■ Task details ■
Count how many lines in the data below include "detector". Answer with the number only.

■ Source material ■
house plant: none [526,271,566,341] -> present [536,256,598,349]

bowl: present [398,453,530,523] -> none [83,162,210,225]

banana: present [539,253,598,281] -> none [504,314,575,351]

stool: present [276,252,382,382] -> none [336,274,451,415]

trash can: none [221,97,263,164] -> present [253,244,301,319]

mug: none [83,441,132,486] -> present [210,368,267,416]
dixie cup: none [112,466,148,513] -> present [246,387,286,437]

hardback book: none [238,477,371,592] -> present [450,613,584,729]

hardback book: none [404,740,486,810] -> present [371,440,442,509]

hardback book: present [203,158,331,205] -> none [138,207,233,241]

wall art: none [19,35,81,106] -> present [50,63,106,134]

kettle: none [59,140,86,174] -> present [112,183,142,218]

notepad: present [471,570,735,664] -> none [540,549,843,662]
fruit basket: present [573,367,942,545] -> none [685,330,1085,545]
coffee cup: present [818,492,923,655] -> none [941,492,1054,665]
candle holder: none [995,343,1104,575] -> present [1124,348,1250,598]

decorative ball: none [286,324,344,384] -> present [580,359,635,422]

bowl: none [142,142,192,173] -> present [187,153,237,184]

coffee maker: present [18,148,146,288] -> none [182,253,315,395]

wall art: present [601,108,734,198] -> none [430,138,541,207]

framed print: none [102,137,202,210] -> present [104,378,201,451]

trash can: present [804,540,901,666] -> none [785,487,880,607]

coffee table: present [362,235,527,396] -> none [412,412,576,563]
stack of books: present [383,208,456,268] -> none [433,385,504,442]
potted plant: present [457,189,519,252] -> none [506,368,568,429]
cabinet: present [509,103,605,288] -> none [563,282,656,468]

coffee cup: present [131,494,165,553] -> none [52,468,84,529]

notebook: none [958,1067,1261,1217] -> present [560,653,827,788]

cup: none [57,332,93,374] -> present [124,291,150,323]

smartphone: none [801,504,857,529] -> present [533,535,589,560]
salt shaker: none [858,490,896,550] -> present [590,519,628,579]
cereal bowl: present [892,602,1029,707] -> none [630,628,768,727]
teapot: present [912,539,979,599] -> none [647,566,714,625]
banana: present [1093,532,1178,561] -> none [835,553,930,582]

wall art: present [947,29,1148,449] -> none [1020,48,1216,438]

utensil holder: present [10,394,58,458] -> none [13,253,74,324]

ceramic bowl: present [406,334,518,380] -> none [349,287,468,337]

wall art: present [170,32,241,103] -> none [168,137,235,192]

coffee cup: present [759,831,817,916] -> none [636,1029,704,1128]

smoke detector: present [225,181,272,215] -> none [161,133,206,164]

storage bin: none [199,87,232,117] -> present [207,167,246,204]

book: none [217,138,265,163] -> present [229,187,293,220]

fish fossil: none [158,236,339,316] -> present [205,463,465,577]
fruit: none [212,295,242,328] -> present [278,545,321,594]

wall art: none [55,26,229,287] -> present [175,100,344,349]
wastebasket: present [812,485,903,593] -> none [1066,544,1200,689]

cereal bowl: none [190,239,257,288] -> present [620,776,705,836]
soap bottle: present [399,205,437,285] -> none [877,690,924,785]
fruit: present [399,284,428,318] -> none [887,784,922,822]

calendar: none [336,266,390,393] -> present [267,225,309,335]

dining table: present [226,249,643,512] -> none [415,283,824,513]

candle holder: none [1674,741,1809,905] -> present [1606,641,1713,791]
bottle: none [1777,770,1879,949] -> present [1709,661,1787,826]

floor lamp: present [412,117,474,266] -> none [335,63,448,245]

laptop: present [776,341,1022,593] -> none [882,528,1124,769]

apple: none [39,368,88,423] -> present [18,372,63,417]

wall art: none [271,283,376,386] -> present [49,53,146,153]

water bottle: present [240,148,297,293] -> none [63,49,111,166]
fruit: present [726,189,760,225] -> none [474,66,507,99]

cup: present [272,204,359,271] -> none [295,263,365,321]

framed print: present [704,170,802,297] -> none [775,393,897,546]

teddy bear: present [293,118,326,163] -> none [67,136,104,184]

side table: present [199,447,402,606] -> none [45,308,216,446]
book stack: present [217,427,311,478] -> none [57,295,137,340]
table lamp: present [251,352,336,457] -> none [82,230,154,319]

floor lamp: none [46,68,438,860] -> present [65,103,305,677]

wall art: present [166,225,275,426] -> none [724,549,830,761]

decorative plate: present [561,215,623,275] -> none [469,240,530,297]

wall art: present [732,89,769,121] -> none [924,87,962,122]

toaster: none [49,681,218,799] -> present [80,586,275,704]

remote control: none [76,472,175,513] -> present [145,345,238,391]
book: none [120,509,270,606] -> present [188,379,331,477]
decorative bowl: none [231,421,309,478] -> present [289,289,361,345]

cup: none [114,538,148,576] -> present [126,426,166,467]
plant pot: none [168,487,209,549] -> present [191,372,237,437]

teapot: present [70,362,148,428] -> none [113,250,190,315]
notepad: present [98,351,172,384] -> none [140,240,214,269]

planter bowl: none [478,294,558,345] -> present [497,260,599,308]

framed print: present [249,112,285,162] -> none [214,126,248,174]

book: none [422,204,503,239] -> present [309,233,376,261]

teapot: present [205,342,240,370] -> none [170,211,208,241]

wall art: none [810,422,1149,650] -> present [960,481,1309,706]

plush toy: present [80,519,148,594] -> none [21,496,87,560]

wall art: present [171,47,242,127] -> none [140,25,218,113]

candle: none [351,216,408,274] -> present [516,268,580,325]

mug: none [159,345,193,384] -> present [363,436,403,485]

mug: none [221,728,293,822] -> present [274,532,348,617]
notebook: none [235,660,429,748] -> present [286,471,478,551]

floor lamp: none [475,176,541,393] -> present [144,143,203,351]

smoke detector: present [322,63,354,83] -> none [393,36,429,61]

■ Exercise solution ■
2